Zugleich wies die Vorsitzende Katharine Chang darauf hin, dass China politische Vorbedingungen für die Aufnahme von Arbeitskonferenzen für mehrere bilaterale Handelsabkommen stelle. Man werde sich jedoch weiter für pragmatische Verhandlungen in Handelsfragen einsetzen, so Chang.

 

Chang sagte: „Die bilateralen Wirtschaftsbeziehungen sind der Grundstein für die friedliche Entwicklung beider Seiten der Taiwanstraße.
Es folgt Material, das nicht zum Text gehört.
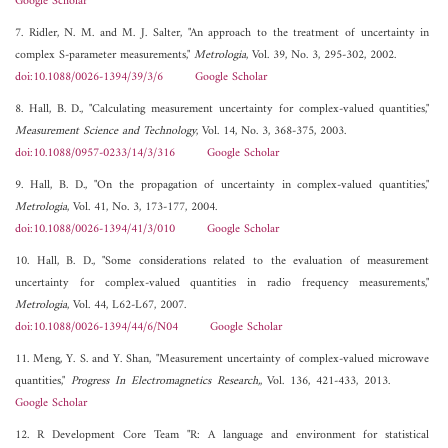
Google Scholar
7. Ridler, N. M. and M. J. Salter, "An approach to the treatment of uncertainty in
complex S-parameter measurements,"
Metrologia
, Vol. 39, No. 3, 295-302, 2002.
doi:10.1088/0026-1394/39/3/6
Google Scholar
8. Hall, B. D., "Calculating measurement uncertainty for complex-valued quantities,"
Measurement Science and Technology
, Vol. 14, No. 3, 368-375, 2003.
doi:10.1088/0957-0233/14/3/316
Google Scholar
9. Hall, B. D., "On the propagation of uncertainty in complex-valued quantities,"
Metrologia
, Vol. 41, No. 3, 173-177, 2004.
doi:10.1088/0026-1394/41/3/010
Google Scholar
10. Hall, B. D., "Some considerations related to the evaluation of measurement
uncertainty for complex-valued quantities in radio frequency measurements,"
Metrologia
, Vol. 44, L62-L67, 2007.
doi:10.1088/0026-1394/44/6/N04
Google Scholar
11. Meng, Y. S. and Y. Shan, "Measurement uncertainty of complex-valued microwave
quantities,"
Progress In Electromagnetics Research,
, Vol. 136, 421-433, 2013.
Google Scholar
12. R Development Core Team "R: A language and environment for statistical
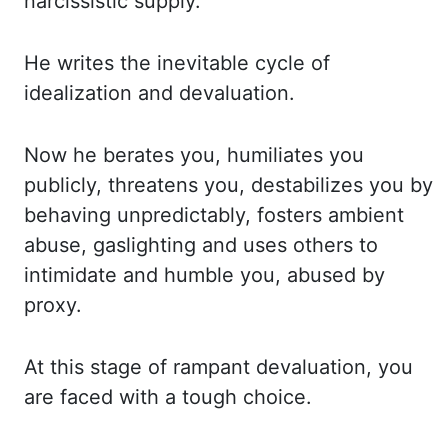
narcissistic supply.
He
writes the inevitable cycle of
idealization and devaluation.
Now he berates you, humiliates
you
publicly, threatens you, destabilizes you by
behaving unpredictably, fosters ambient
abuse, gaslighting and uses others to
intimidate and humble you, abused by
proxy.
At this stage
of rampant devaluation, you
are faced with a tough choice.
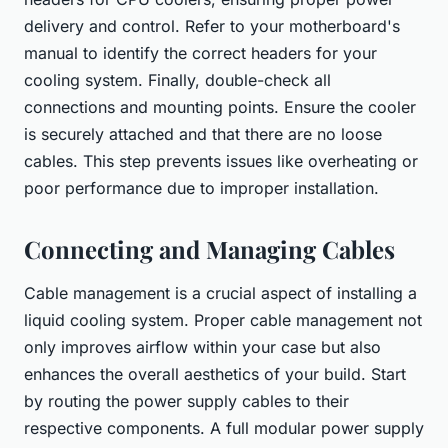
delivery and control. Refer to your motherboard's
manual to identify the correct headers for your
cooling system. Finally, double-check all
connections and mounting points. Ensure the cooler
is securely attached and that there are no loose
cables. This step prevents issues like overheating or
poor performance due to improper installation.
Connecting and Managing Cables
Cable management is a crucial aspect of installing a
liquid cooling system. Proper cable management not
only improves airflow within your case but also
enhances the overall aesthetics of your build. Start
by routing the power supply cables to their
respective components. A full modular power supply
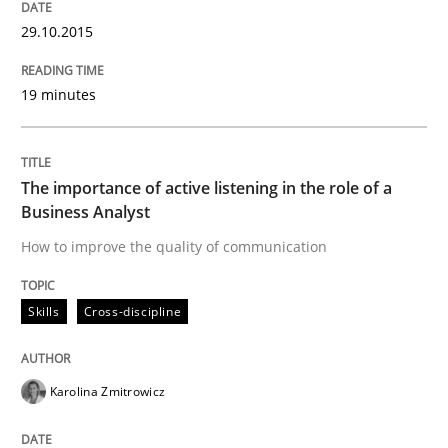
29.10.2015
19 minutes
The importance of active listening in the role of a
Business Analyst
How to improve the quality of communication
Skills
Cross-discipline
Karolina Zmitrowicz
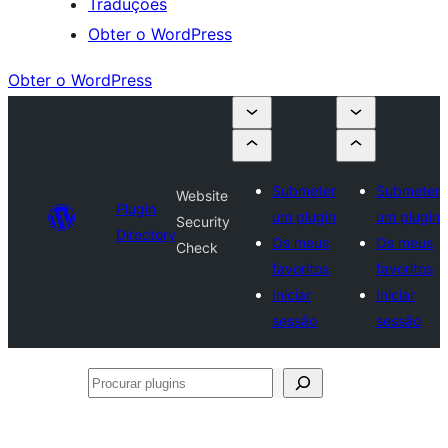
Traduções
Obter o WordPress
Obter o WordPress
Submeter
Submeter
Website
Plugin
um plugin
um plugin
Security
Directory
Os meus
Os meus
Check
favoritos
favoritos
Iniciar
Iniciar
sessão
sessão
Procurar
plugins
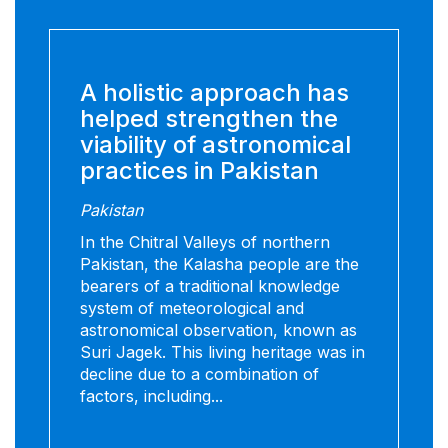
A holistic approach has
helped strengthen the
viability of astronomical
practices in Pakistan
Pakistan
In the Chitral Valleys of northern
Pakistan, the Kalasha people are the
bearers of a traditional knowledge
system of meteorological and
astronomical observation, known as
Suri Jagek. This living heritage was in
decline due to a combination of
factors, including...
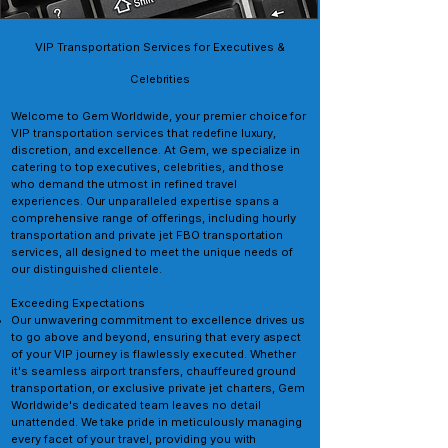
VIP Transportation Services for Executives &
Celebrities
Welcome to Gem Worldwide, your premier choice for
VIP transportation services that redefine luxury,
discretion, and excellence. At Gem, we specialize in
catering to top executives, celebrities, and those
who demand the utmost in refined travel
experiences. Our unparalleled expertise spans a
comprehensive range of offerings, including hourly
transportation and private jet FBO transportation
services, all designed to meet the unique needs of
our distinguished clientele.
Exceeding Expectations
Our unwavering commitment to excellence drives us
to go above and beyond, ensuring that every aspect
of your VIP journey is flawlessly executed. Whether
it's seamless airport transfers, chauffeured ground
transportation, or exclusive private jet charters, Gem
Worldwide's dedicated team leaves no detail
unattended. We take pride in meticulously managing
every facet of your travel, providing you with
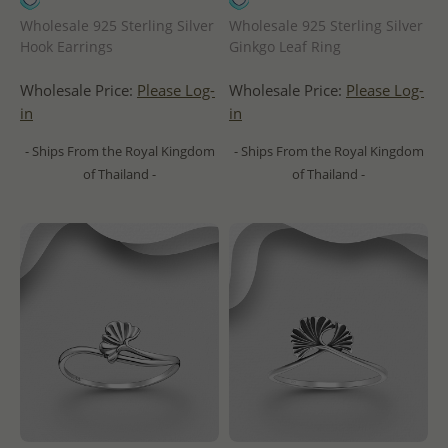
Wholesale 925 Sterling Silver
Wholesale 925 Sterling Silver
Hook Earrings
Ginkgo Leaf Ring
Wholesale Price:
Please Log-
Wholesale Price:
Please Log-
in
in
- Ships From the Royal Kingdom
- Ships From the Royal Kingdom
of Thailand -
of Thailand -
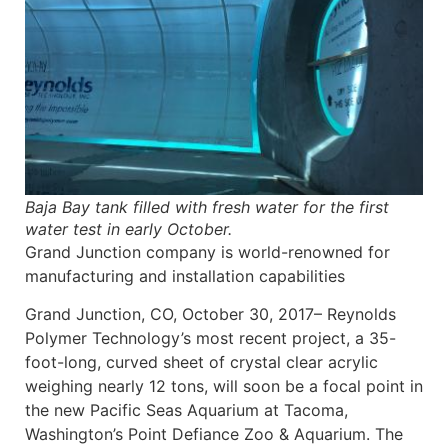
Baja Bay tank filled with fresh water for the first
water test in early October.
Grand Junction company is world-renowned for
manufacturing and installation capabilities
Grand Junction, CO, October 30, 2017– Reynolds
Polymer Technology’s most recent project, a 35-
foot-long, curved sheet of crystal clear acrylic
weighing nearly 12 tons, will soon be a focal point in
the new Pacific Seas Aquarium at Tacoma,
Washington’s Point Defiance Zoo & Aquarium. The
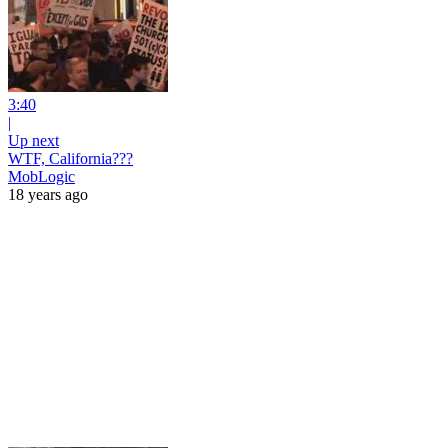
3:40
|
Up next
WTF, California???
MobLogic
18 years ago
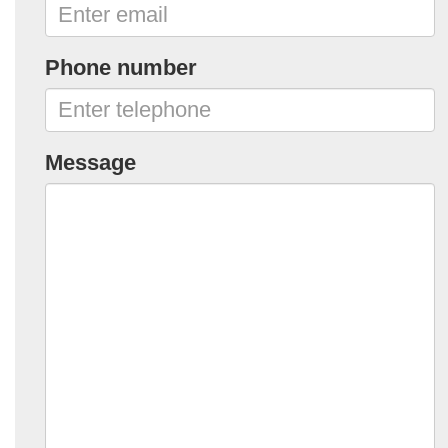
Phone number
Message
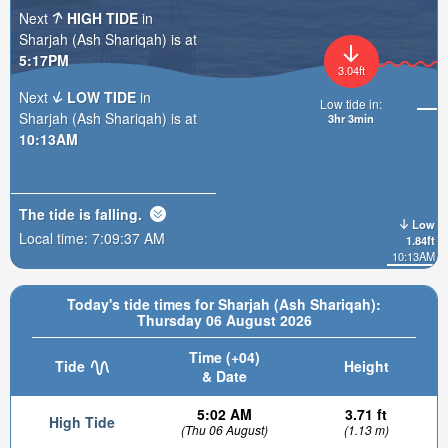
Next
HIGH TIDE
in
Sharjah (Ash Shariqah) is at
5:17PM
3.04ft
Next
LOW TIDE
in
Low tide in:
Sharjah (Ash Shariqah) is at
3hr 3min
10:13AM
The tide is
falling
.
Low
Local time:
7:09:39 AM
1.84ft
10:13AM
Today's tide times for Sharjah (Ash Shariqah):
Thursday 06 August 2026
Time (+04)
Tide
Height
& Date
5:02 AM
3.71 ft
High Tide
(Thu 06 August)
(1.13 m)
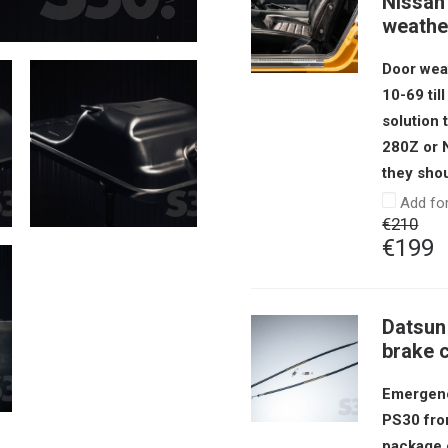
Nissan 
weather
Door weat
10-69 til
solution
280Z or N
they shou
Add fo
€
210
Origin
C
€
199
price
p
was:
i
Datsun
€210.
€
brake 
Emergenc
PS30 from
package 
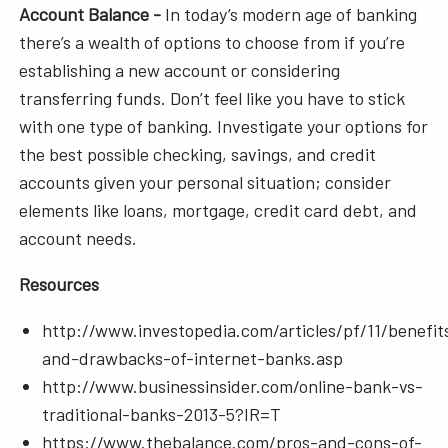
Account Balance -
In today’s modern age of banking
there’s a wealth of options to choose from if you’re
establishing a new account or considering
transferring funds. Don’t feel like you have to stick
with one type of banking. Investigate your options for
the best possible checking, savings, and credit
accounts given your personal situation; consider
elements like loans, mortgage, credit card debt, and
account needs.
Resources
http://www.investopedia.com/articles/pf/11/benefit
and-drawbacks-of-internet-banks.asp
http://www.businessinsider.com/online-bank-vs-
traditional-banks-2013-5?IR=T
https://www.thebalance.com/pros-and-cons-of-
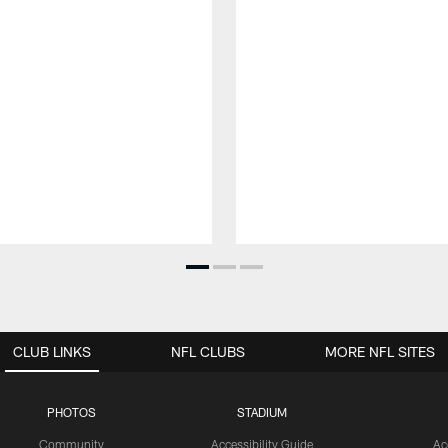
CLUB LINKS
NFL CLUBS
MORE NFL SITES
PHOTOS
STADIUM
Community
Accessibility Guide
Ac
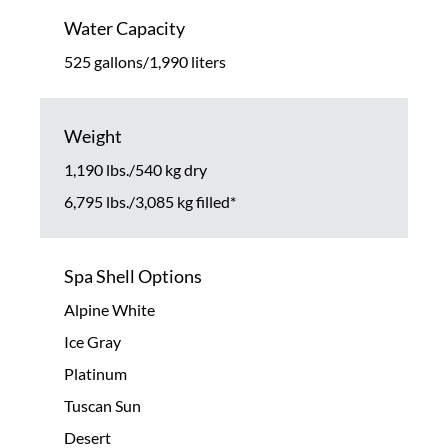
Water Capacity
525 gallons/1,990 liters
Weight
1,190 lbs./540 kg dry
6,795 lbs./3,085 kg filled*
Spa Shell Options
Alpine White
Ice Gray
Platinum
Tuscan Sun
Desert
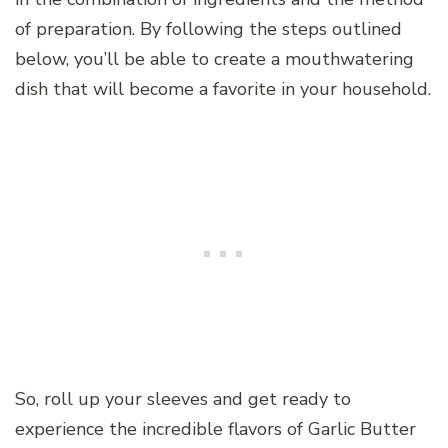
of preparation. By following the steps outlined
below, you’ll be able to create a mouthwatering
dish that will become a favorite in your household.
So, roll up your sleeves and get ready to
experience the incredible flavors of Garlic Butter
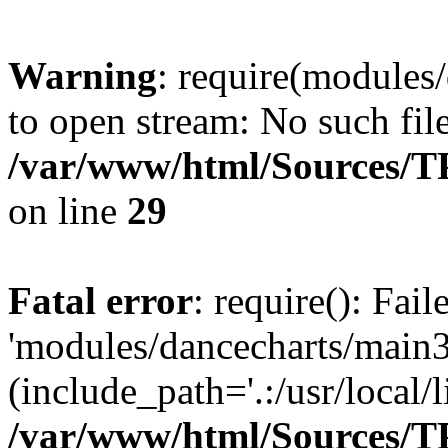
Warning
: require(modules/
to open stream: No such file
/var/www/html/Sources/TPo
on line
29
Fatal error
: require(): Fai
'modules/dancecharts/main3
(include_path='.:/usr/local/l
/var/www/html/Sources/TPo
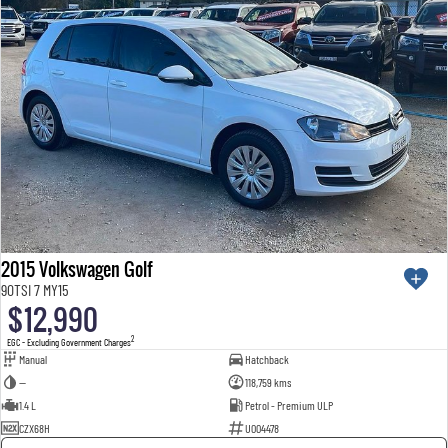
2015 Volkswagen Golf
90TSI 7 MY15
$12,990
2
EGC - Excluding Government Charges
Manual
Hatchback
—
118,759 kms
1.4 L
Petrol - Premium ULP
CZX68H
U004478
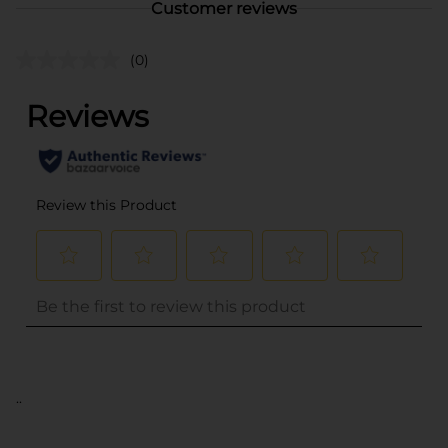
Customer reviews
(0)
..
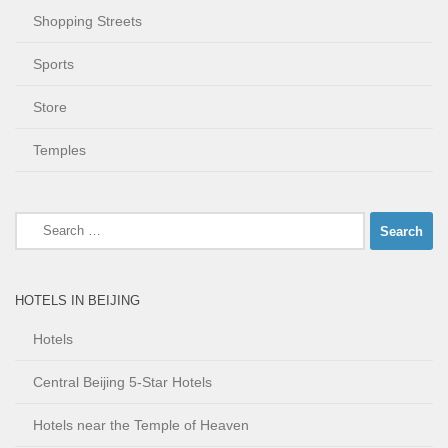
Shopping Streets
Sports
Store
Temples
Search
for:
HOTELS IN BEIJING
Hotels
Central Beijing 5-Star Hotels
Hotels near the Temple of Heaven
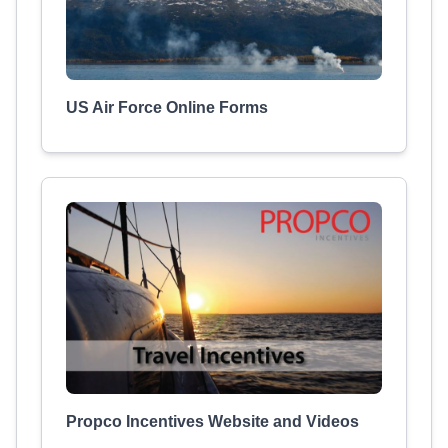
US Air Force Online Forms
Propco Incentives Website and Videos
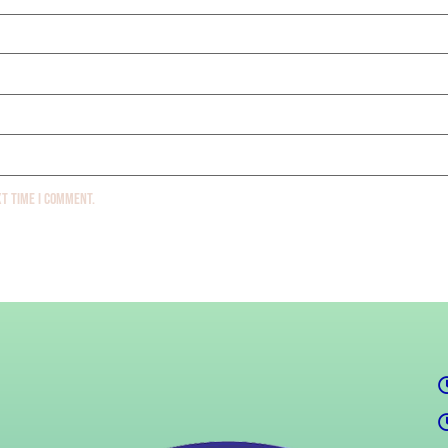
xt time I comment.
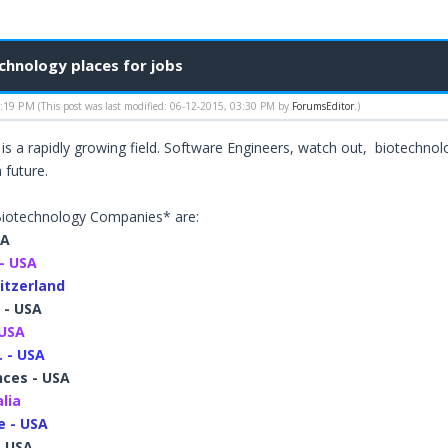
hnology places for jobs
1:19 PM
(This post was last modified: 06-12-2015, 03:30 PM by
ForumsEditor
.)
is a rapidly growing field. Software Engineers, watch out, biotechn
 future.
iotechnology Companies* are:
SA
- USA
itzerland
 - USA
 USA
. - USA
nces - USA
alia
 - USA
- USA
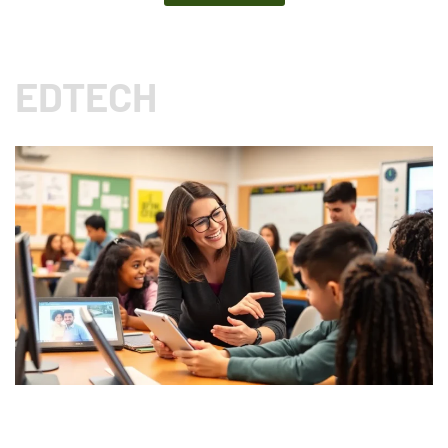
EDTECH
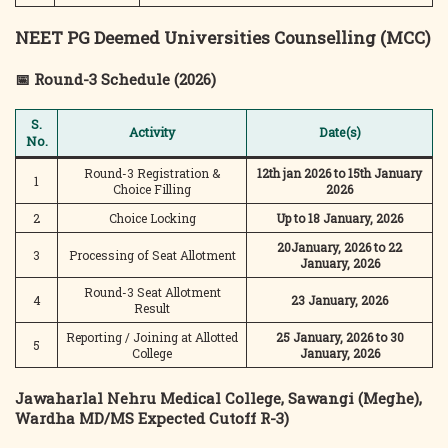
NEET PG Deemed Universities Counselling (MCC)
📅 Round-3 Schedule (2026)
S.
Activity
Date(s)
No.
Round-3 Registration &
12th jan 2026 to 15th January
1
Choice Filling
2026
2
Choice Locking
Up to 18 January, 2026
20January, 2026 to 22
3
Processing of Seat Allotment
January, 2026
Round-3 Seat Allotment
4
23 January, 2026
Result
Reporting / Joining at Allotted
25 January, 2026 to 30
5
College
January, 2026
Jawaharlal Nehru Medical College, Sawangi (Meghe),
Wardha
MD/MS Expected Cutoff R-3)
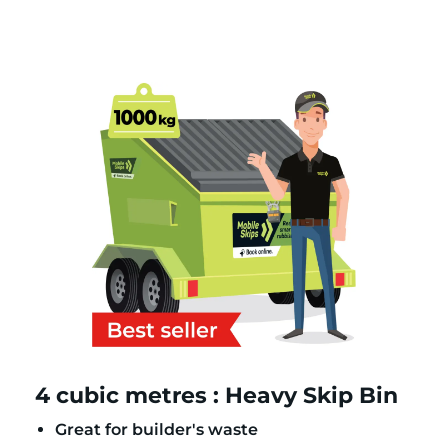
4 cubic metres : Heavy Skip Bin
Great for builder's waste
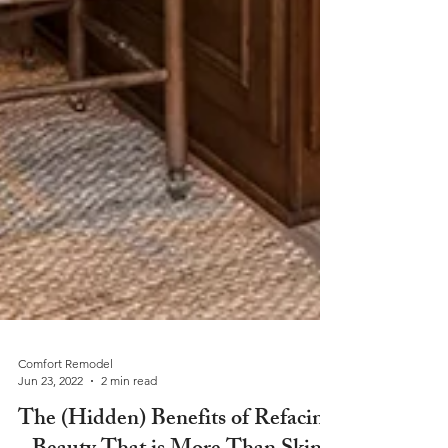
Comfort Remodel
Jun 23, 2022
2 min read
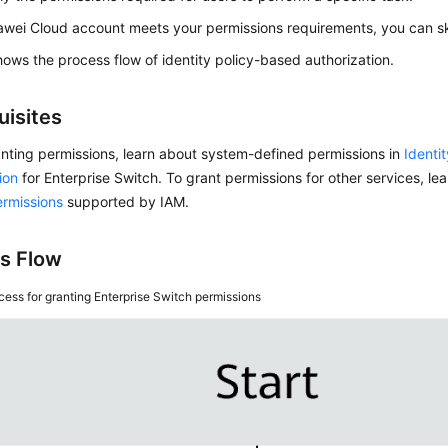
awei Cloud account meets your permissions requirements, you can ski
ows the process flow of identity policy-based authorization.
uisites
nting permissions, learn about system-defined permissions in
Identi
ion
for Enterprise Switch. To grant permissions for other services, lea
ermissions
supported by IAM.
s Flow
cess for granting Enterprise Switch permissions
Wir hoffen, dass wir Handelsfragen Vorrang einräumen können, um die Wirtschaftsentwicklung zum Wohle der beiderseitigen Bevölkerungen voranzubringen.“

 

Chang rief China zudem dazu auf, den Tourismus nicht aufgrund politischer Überlegungen zu beschränken. 2016 seien gegenüber dem Vorjahr 18,5 Prozent weniger Touristen aus China nach Taiwan gekommen. Sollte China seinen Bürgern verbieten, Taiwan zu besuchen, gingen nicht nur Gelegenheiten zum Reisen, sondern auch zum persönlichen Austausch verloren.